We have 2 children. We worked with a different local atty for each of their adoptions. Sadly, both of our attys had a pretty negative attitude toward birthparents. We did not work with the first lawyer again just because of how awful her attitude was toward our child's bmom! Its a hard question to ask directly but some things that you can ask to get a sense of how they may regard birthparents are...

1. Who you in your office takes the calls that come in from potential birthmoms? And how are calls handled?
2. What is your view of counseling for all members of the adoption triad?
3. What are your views on open adoption? (regardless of your views, you want to hear how they think about it)
4. What are your views on birthmom's breast-feeding and rooming-in with baby at the hospital?
5. What are your views on adoptive parents being present for delivery?

Lawyers who are anti-birthparent will make that pretty clear in how they talk about birthparents throughout your initial meeting. They may talk about expectant moms who call their office as "birthmoms" even though that is not an appropriate term for someone just considering adoption. They may tell you that it will be hard to find a birthmom who does not abuse drugs or alcohol. They may tell you that they do not advocate counseling for the potential bmom lest it make her change her mind.

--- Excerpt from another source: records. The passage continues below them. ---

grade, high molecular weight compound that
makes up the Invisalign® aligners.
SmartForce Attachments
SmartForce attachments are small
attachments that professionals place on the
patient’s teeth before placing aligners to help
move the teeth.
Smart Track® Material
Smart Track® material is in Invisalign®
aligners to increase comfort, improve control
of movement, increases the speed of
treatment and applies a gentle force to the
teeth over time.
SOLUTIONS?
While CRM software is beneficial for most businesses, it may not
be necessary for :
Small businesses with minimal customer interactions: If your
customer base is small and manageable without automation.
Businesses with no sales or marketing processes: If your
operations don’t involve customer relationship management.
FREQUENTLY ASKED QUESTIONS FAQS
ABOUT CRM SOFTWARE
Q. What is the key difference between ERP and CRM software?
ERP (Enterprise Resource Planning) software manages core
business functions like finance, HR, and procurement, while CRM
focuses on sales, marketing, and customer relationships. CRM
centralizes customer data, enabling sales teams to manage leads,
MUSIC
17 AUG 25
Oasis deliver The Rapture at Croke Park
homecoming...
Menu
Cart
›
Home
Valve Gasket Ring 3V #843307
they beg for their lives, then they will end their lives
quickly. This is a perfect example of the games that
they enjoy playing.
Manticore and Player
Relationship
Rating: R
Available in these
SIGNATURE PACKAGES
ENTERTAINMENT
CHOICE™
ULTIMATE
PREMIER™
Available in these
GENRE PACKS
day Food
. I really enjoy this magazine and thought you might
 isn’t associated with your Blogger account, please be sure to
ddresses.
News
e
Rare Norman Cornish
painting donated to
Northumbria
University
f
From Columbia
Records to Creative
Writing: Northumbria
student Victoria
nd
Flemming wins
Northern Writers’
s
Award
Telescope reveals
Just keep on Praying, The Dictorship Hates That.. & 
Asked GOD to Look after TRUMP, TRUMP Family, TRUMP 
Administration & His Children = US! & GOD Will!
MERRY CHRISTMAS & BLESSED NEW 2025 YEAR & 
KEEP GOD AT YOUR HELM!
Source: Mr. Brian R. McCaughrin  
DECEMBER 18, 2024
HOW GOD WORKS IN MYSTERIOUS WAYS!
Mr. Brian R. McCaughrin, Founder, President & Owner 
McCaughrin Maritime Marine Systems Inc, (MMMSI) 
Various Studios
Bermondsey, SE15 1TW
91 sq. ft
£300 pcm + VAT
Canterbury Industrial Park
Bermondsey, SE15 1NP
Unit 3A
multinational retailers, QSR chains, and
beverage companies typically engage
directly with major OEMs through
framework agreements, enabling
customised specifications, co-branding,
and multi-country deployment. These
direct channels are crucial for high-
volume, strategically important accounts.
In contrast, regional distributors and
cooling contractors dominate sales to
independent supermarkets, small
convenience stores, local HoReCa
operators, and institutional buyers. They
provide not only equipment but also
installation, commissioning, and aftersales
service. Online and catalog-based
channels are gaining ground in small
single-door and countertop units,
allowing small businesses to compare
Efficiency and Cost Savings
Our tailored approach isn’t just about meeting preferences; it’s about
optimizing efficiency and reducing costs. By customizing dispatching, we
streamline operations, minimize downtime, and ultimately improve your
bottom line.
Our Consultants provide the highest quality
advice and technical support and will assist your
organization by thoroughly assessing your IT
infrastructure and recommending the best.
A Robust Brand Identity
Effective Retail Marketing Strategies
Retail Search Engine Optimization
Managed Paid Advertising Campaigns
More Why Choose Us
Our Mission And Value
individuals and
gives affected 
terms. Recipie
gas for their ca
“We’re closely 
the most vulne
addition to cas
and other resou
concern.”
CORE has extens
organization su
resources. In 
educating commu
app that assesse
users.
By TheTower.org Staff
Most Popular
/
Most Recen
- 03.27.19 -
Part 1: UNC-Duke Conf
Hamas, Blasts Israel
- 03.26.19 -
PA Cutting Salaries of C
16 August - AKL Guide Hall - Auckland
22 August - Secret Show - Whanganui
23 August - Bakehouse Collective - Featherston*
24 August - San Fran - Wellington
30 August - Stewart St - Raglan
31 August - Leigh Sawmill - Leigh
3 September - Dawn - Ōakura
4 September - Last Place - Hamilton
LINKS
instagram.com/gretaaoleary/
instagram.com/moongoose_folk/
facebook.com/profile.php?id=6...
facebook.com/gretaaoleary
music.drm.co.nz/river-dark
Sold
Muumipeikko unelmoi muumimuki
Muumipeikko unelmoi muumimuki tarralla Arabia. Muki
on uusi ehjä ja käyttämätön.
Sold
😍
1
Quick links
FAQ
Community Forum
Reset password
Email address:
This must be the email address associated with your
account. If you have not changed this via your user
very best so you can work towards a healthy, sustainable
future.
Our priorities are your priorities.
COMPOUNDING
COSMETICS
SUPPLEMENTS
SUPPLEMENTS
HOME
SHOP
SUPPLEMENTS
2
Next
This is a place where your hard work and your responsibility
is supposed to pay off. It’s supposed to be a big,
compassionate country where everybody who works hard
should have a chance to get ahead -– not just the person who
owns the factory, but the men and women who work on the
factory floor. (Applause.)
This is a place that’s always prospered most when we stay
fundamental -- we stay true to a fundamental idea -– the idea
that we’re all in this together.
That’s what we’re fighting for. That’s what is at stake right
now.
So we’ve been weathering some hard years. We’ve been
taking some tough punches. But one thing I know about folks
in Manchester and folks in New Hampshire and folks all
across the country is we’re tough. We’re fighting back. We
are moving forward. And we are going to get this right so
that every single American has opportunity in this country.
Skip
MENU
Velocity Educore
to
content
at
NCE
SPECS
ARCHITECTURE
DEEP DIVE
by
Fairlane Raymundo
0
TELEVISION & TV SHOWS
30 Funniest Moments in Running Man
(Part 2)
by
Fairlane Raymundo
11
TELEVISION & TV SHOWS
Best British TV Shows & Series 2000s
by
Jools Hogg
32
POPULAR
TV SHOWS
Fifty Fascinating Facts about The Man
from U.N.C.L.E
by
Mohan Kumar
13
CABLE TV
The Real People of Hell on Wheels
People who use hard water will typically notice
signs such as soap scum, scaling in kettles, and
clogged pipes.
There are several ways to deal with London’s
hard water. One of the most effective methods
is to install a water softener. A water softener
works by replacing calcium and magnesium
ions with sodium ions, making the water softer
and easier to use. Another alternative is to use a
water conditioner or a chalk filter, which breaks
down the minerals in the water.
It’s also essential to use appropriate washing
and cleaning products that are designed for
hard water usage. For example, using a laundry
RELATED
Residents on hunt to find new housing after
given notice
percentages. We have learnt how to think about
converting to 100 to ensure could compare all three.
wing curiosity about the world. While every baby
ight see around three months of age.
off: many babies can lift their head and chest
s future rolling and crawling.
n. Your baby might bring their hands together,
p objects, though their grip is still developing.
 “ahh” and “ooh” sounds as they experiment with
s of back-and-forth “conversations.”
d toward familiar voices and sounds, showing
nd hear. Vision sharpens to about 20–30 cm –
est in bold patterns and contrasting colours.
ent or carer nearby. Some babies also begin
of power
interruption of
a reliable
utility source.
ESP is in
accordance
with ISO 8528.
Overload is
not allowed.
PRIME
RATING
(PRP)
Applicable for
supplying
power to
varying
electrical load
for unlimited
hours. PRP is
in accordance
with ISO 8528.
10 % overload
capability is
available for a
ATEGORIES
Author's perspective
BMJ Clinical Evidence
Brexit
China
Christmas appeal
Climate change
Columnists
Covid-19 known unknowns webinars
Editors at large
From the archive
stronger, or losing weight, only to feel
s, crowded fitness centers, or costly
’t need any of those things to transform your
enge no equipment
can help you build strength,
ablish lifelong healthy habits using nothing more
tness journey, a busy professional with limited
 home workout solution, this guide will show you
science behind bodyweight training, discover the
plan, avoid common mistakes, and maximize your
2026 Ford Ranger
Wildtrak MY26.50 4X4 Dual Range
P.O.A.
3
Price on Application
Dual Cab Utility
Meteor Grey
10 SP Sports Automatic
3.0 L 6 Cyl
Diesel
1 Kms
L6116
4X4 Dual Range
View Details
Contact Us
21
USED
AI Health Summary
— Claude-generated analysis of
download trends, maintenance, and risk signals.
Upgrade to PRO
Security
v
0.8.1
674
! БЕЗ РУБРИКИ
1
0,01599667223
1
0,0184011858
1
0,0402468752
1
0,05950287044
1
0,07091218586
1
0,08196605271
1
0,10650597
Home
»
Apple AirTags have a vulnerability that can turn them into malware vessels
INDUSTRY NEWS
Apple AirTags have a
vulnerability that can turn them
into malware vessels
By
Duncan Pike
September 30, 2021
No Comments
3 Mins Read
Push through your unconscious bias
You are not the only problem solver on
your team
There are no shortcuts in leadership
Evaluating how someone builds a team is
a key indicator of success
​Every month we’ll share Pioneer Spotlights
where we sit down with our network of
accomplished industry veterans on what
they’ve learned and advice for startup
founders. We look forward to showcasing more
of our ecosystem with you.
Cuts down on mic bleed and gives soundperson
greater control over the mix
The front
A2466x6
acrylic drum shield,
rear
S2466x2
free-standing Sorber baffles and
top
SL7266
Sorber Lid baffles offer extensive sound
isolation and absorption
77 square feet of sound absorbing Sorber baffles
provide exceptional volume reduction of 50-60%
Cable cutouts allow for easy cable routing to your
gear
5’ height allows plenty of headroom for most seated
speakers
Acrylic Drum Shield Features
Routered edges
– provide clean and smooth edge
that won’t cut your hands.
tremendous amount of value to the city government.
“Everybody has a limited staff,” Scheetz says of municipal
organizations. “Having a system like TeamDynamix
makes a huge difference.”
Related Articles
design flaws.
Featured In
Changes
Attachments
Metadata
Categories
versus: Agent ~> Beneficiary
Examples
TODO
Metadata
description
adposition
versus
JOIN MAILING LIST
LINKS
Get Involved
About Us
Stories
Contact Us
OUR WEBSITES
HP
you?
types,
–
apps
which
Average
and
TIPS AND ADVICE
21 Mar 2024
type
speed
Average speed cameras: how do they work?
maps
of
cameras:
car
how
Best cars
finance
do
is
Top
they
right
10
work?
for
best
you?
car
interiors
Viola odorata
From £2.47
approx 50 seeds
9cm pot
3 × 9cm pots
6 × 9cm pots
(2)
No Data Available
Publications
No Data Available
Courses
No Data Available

They may tell you that a "good" hospital will keep baby away as much as possible from bmom and discourage breastfeeding so she cannot bond with the baby. They may tell you that you should try to get as close to bmom as possible and ask to be present for the delivery so that she will feel so attached to you that it would make it harder to change her mind and disappoint you. We did not know any of this at first and learned it the hard way. All of these things are said with the intent of helping you -- the adoptive family who is the atty's client achieve your goal of adoption. But all of these things are truly unethical. Run from an attorney who sends up any of these red flags... There are attorneys who care about both adoptive and birth parents and genuinely want to help.

On a totally different note, make sure you are very clear on what the atty's retainer covers and what "extra" charges will come up. And ask what the policy is if you experience a failed adoption. One atty we used actually charged a failed adoption penalty of $2500!!! So, while you are grieving the loss of that adoption situation, you are also slammed with a fee on top of it. And the fee was even higher if it was really close to delivery and their office had already drawn up "transfer of custody" documents... (Yeah, we were pretty stupid to work with that firm. Maybe if we'd asked questions of other adoptive parents as you are doing now we could've had a better experience).

HTH. Good luck with your meetings. Hope you find a great, ethical, and caring atty to help you form your family through adoption.